Я молча приняла конверт. Возможно, им обоим было что спросить, но мне нечего было ответить. Да я бы и не услышала их вопросов, потому как кровь в ушах выстукивала похоронный марш. Родители переглянулись. Они приняли отправителя за моего бывшего бойфренда. Я же приняла его за свою собственную смерть, потому что нащупала в конверте ключ.

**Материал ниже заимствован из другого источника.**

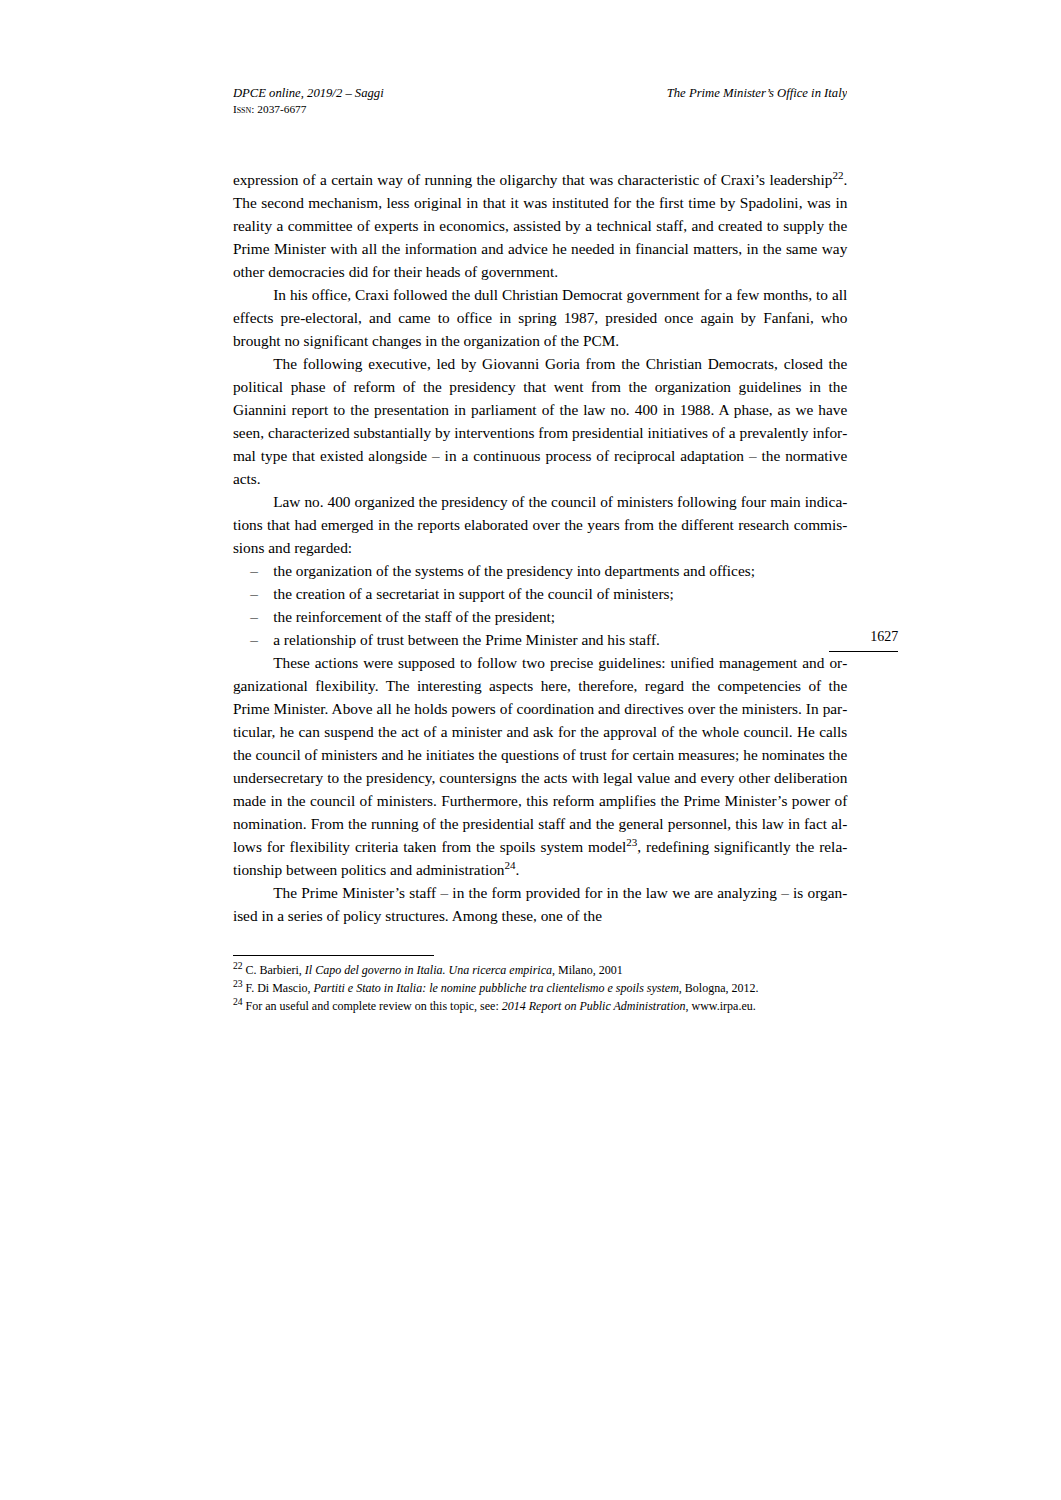DPCE online, 2019/2 – Saggi Issn: 2037-6677
The Prime Minister’s Office in Italy
1627
expression of a certain way of running the oligarchy that was characteristic of Craxi’s leadership22. The second mechanism, less original in that it was instituted for the first time by Spadolini, was in reality a committee of experts in economics, assisted by a technical staff, and created to supply the Prime Minister with all the information and advice he needed in financial matters, in the same way other democracies did for their heads of government.
In his office, Craxi followed the dull Christian Democrat government for a few months, to all effects pre-electoral, and came to office in spring 1987, presided once again by Fanfani, who brought no significant changes in the organization of the PCM.
The following executive, led by Giovanni Goria from the Christian Democrats, closed the political phase of reform of the presidency that went from the organization guidelines in the Giannini report to the presentation in parliament of the law no. 400 in 1988. A phase, as we have seen, characterized substantially by interventions from presidential initiatives of a prevalently informal type that existed alongside – in a continuous process of reciprocal adaptation – the normative acts.
Law no. 400 organized the presidency of the council of ministers following four main indications that had emerged in the reports elaborated over the years from the different research commissions and regarded:
the organization of the systems of the presidency into departments and offices;
the creation of a secretariat in support of the council of ministers;
the reinforcement of the staff of the president;
a relationship of trust between the Prime Minister and his staff.
These actions were supposed to follow two precise guidelines: unified management and organizational flexibility. The interesting aspects here, therefore, regard the competencies of the Prime Minister. Above all he holds powers of coordination and directives over the ministers. In particular, he can suspend the act of a minister and ask for the approval of the whole council. He calls the council of ministers and he initiates the questions of trust for certain measures; he nominates the undersecretary to the presidency, countersigns the acts with legal value and every other deliberation made in the council of ministers. Furthermore, this reform amplifies the Prime Minister’s power of nomination. From the running of the presidential staff and the general personnel, this law in fact allows for flexibility criteria taken from the spoils system model23, redefining significantly the relationship between politics and administration24.
The Prime Minister’s staff – in the form provided for in the law we are analyzing – is organised in a series of policy structures. Among these, one of the
22 C. Barbieri, Il Capo del governo in Italia. Una ricerca empirica, Milano, 2001
23 F. Di Mascio, Partiti e Stato in Italia: le nomine pubbliche tra clientelismo e spoils system, Bologna, 2012.
24 For an useful and complete review on this topic, see: 2014 Report on Public Administration, www.irpa.eu.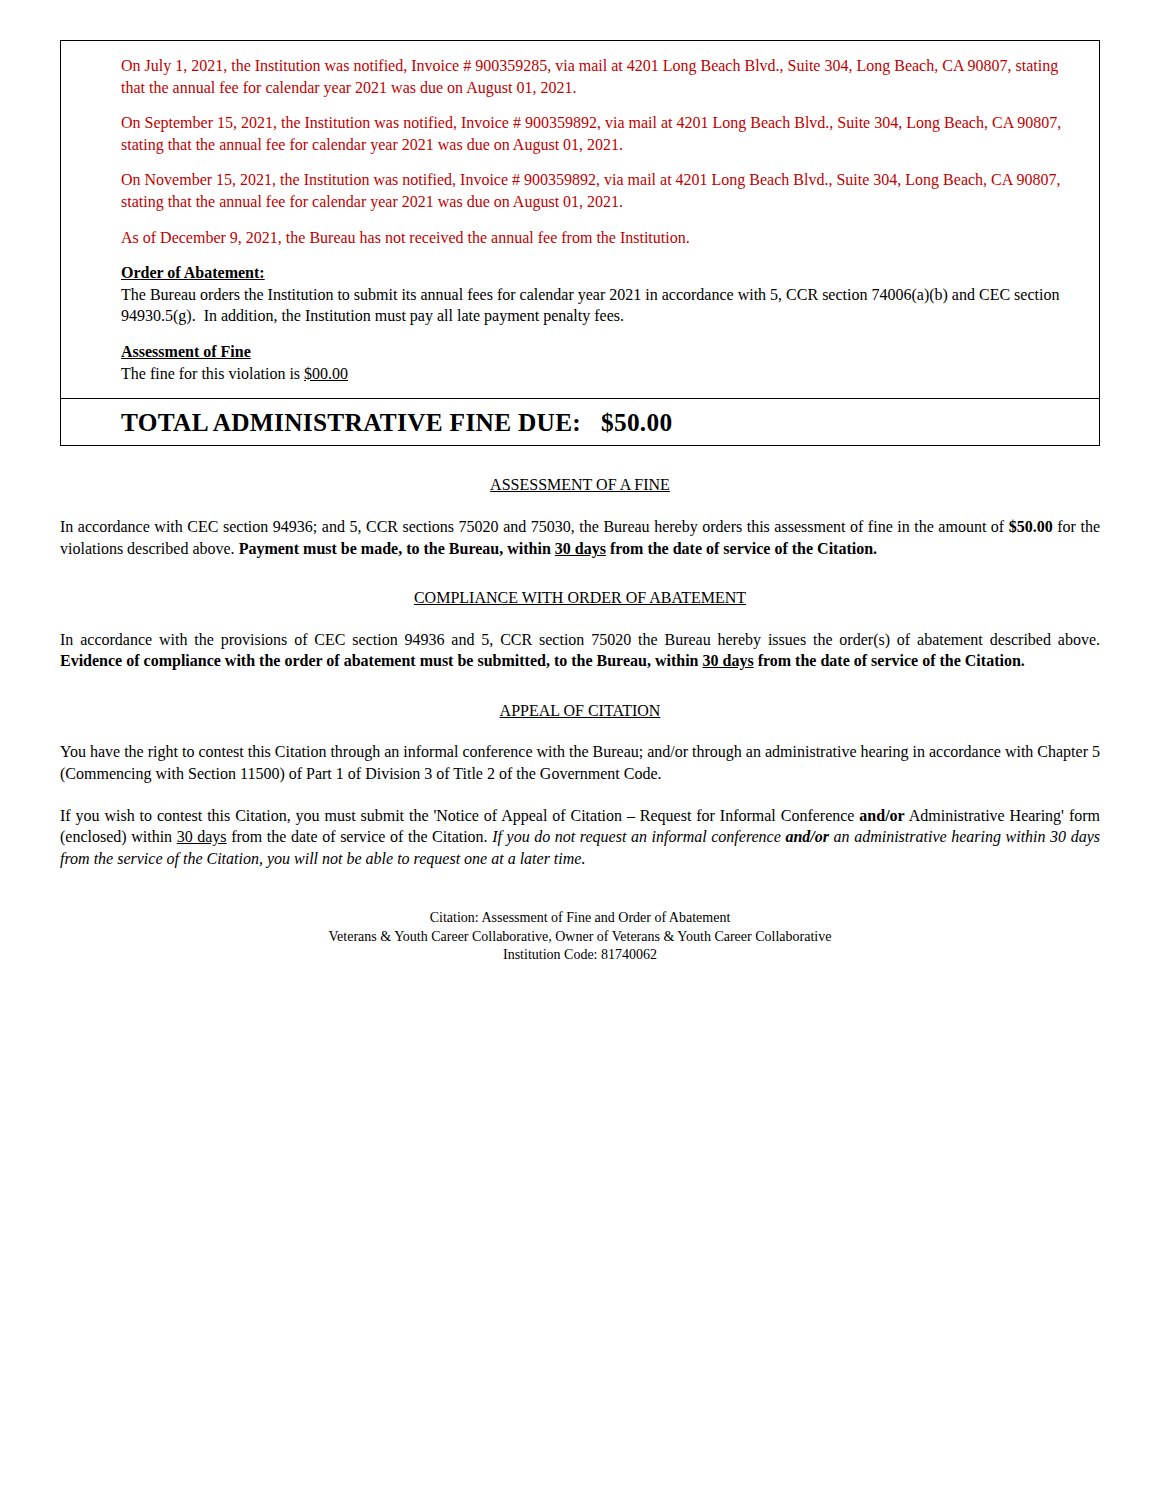On July 1, 2021, the Institution was notified, Invoice # 900359285, via mail at 4201 Long Beach Blvd., Suite 304, Long Beach, CA 90807, stating that the annual fee for calendar year 2021 was due on August 01, 2021.
On September 15, 2021, the Institution was notified, Invoice # 900359892, via mail at 4201 Long Beach Blvd., Suite 304, Long Beach, CA 90807, stating that the annual fee for calendar year 2021 was due on August 01, 2021.
On November 15, 2021, the Institution was notified, Invoice # 900359892, via mail at 4201 Long Beach Blvd., Suite 304, Long Beach, CA 90807, stating that the annual fee for calendar year 2021 was due on August 01, 2021.
As of December 9, 2021, the Bureau has not received the annual fee from the Institution.
Order of Abatement:
The Bureau orders the Institution to submit its annual fees for calendar year 2021 in accordance with 5, CCR section 74006(a)(b) and CEC section 94930.5(g). In addition, the Institution must pay all late payment penalty fees.
Assessment of Fine
The fine for this violation is $00.00
TOTAL ADMINISTRATIVE FINE DUE: $50.00
ASSESSMENT OF A FINE
In accordance with CEC section 94936; and 5, CCR sections 75020 and 75030, the Bureau hereby orders this assessment of fine in the amount of $50.00 for the violations described above. Payment must be made, to the Bureau, within 30 days from the date of service of the Citation.
COMPLIANCE WITH ORDER OF ABATEMENT
In accordance with the provisions of CEC section 94936 and 5, CCR section 75020 the Bureau hereby issues the order(s) of abatement described above. Evidence of compliance with the order of abatement must be submitted, to the Bureau, within 30 days from the date of service of the Citation.
APPEAL OF CITATION
You have the right to contest this Citation through an informal conference with the Bureau; and/or through an administrative hearing in accordance with Chapter 5 (Commencing with Section 11500) of Part 1 of Division 3 of Title 2 of the Government Code.
If you wish to contest this Citation, you must submit the 'Notice of Appeal of Citation – Request for Informal Conference and/or Administrative Hearing' form (enclosed) within 30 days from the date of service of the Citation. If you do not request an informal conference and/or an administrative hearing within 30 days from the service of the Citation, you will not be able to request one at a later time.
Citation: Assessment of Fine and Order of Abatement
Veterans & Youth Career Collaborative, Owner of Veterans & Youth Career Collaborative
Institution Code: 81740062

— Мам, извинись перед тётей Наташей. Я думаю, Саша обрадуется, если я не приду.
— Катя, это некрасиво.
— Мам, они поймут. Я никуда не иду.
— Катя, письмо подождёт.
Письмо, быть может, могло ждать, но я знала, что за ним последует звонок и желала ответить на него в одиночестве. Да, вампиры прекрасно рассчитывают время. Братья уже почти разнесли гостиную, давая родителям понять, что лучше уйти. Я рухнула на диван слишком громко, спугнув собаку. Не нужно было открывать конверт, чтобы почувствовать знакомый запах. Да и вообще не надо было открывать конверт до той самой даты, которую граф озвучит по телефону. Только телефон молчал. Прошёл час, два, три… Антон Павлович не позвонил. Я отложила конверт в сторону и решила подождать до завтра. Но завтра он тоже не позвонил. Тогда я вскрыла конверт. В нём действительно лежал ключ, только слишком большой для того, чтобы быть ключом от гроба. К нему прилагалась открытка с видом собора «Сакре-Кёр», на обратной стороне по-русски было написано: «Любезная Катерина Дмитриевна. Однажды мне посчастливилось снимать в этой квартире угол. Ныне мне посчастливилось приобрести её целиком. Остаюсь вашим покорным слугой, Сенгелов Антон Павлович». Дальше более мелким почерком был написан адрес в Петербурге. Он так и не позвонил. Зато я в ту же ночь заполнила на сайте Российского консульства анкету на новый заграничный паспорт.